RECORDS SUPPLIED:
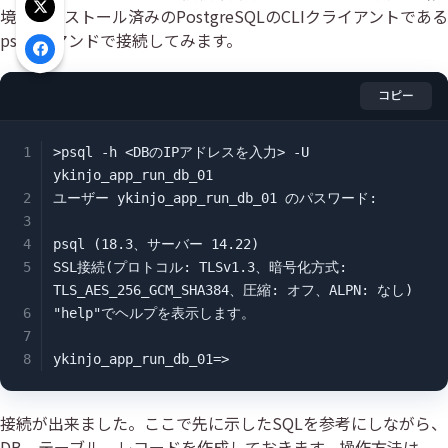
境にインストール済みのPostgreSQLのCLIクライアントである
Xでシェア
psql コマンドで接続してみます。
Facebookでシェア
コピー
>psql -h <DBのIPアドレスを入力> -U 
ykinjo_app_run_db_01

ユーザー ykinjo_app_run_db_01 のパスワード:

psql (18.3、サーバー 14.22)

SSL接続(プロトコル: TLSv1.3、暗号化方式: 
TLS_AES_256_GCM_SHA384、圧縮: オフ、ALPN: なし)

"help"でヘルプを表示します。

ykinjo_app_run_db_01=>
接続が出来ました。ここで先に示したSQLを参考にしながら、
DB、テーブル、レコードを作成しておきます。操作方法は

DESCRIPTION OF THE TASK: An exact copy of the lines above, from the first through the line that holds "ykinjo_app_run_db_01=>", is what is needed; leave the pictures out.

TASK OUTPUT:
境にインストール済みのPostgreSQLのCLIクライアントである
Xでシェア
psql コマンドで接続してみます。
Facebookでシェア
コピー
>psql -h <DBのIPアドレスを入力> -U 
ykinjo_app_run_db_01

ユーザー ykinjo_app_run_db_01 のパスワード:

psql (18.3、サーバー 14.22)

SSL接続(プロトコル: TLSv1.3、暗号化方式: 
TLS_AES_256_GCM_SHA384、圧縮: オフ、ALPN: なし)

"help"でヘルプを表示します。

ykinjo_app_run_db_01=>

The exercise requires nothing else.